Covid-19 has changed our view of governments and their role in society. By embracing this we can now ensure that win-win solutions are adopted to deal with the climate change emergency. 

Image - v (note)

Woman working from home. Credit: Alberto Grosescu / Alamy Stock Photo

Image - Dr Leah C Stokes (note)Dr Leah C Stokes
Assistant professor
Bren School of Environmental Science & Management, University of California, Santa Barbara

With so many people staying at home, it’s not surprising that carbon emissions will also fall precipitously this year. But this is not the structural change that is necessary to break our dependence on fossil fuels. Long-term emissions reductions will require government policy to clean up our electricity system, increase electric vehicles and retrofit our homes away from burning fossil gas. These changes will take more than short-term behaviour changes.

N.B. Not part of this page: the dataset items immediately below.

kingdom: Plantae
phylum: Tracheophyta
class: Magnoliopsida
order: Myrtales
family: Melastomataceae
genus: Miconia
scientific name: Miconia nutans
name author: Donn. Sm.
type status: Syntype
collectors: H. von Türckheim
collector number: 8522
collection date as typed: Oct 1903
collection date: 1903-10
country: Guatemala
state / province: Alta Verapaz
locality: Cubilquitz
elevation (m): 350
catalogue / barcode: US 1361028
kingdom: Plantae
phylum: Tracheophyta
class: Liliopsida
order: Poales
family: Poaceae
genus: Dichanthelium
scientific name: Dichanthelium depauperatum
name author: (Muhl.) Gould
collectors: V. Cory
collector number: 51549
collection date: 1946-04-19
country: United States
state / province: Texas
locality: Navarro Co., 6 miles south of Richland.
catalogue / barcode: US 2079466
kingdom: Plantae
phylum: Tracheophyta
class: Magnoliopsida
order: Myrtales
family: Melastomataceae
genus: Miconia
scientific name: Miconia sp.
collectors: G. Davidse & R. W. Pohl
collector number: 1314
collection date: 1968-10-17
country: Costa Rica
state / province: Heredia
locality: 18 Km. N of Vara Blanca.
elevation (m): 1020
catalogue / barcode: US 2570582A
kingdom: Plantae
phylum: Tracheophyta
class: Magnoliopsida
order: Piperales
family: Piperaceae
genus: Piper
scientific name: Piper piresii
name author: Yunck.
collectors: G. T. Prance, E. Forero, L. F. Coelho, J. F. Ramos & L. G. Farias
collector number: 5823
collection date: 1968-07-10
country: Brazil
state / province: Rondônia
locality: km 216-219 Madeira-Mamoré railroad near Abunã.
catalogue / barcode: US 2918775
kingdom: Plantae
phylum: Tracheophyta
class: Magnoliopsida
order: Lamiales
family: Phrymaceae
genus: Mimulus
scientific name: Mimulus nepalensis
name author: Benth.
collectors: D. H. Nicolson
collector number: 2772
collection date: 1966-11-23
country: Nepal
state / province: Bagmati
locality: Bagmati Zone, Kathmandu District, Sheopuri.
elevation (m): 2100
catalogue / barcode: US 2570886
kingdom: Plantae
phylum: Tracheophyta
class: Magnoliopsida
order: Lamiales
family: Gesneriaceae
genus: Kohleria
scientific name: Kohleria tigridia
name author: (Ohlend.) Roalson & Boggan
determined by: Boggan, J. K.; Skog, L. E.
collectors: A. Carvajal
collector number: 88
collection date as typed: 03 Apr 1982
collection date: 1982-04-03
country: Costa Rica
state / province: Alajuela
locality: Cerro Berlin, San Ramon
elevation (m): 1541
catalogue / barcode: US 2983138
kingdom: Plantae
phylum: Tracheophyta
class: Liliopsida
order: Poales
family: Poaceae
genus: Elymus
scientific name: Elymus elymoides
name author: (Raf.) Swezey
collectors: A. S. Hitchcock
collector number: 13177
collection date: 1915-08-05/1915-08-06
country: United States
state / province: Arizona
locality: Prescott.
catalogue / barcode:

That said, we may find that this crisis changes our societies in a few ways that lock-in lower carbon emissions. People may start working from home more often and skip work trips. In my own case, I’ve spent the last few weeks leaning into my already productive backyard garden. And if the seed companies’ websites are any indication, it seems that millions of other people are turning towards growing food in their own backyards. That’s just a small piece of the puzzle when it comes to tackling the climate crisis, but it’s a glimmer of hope in a dark time.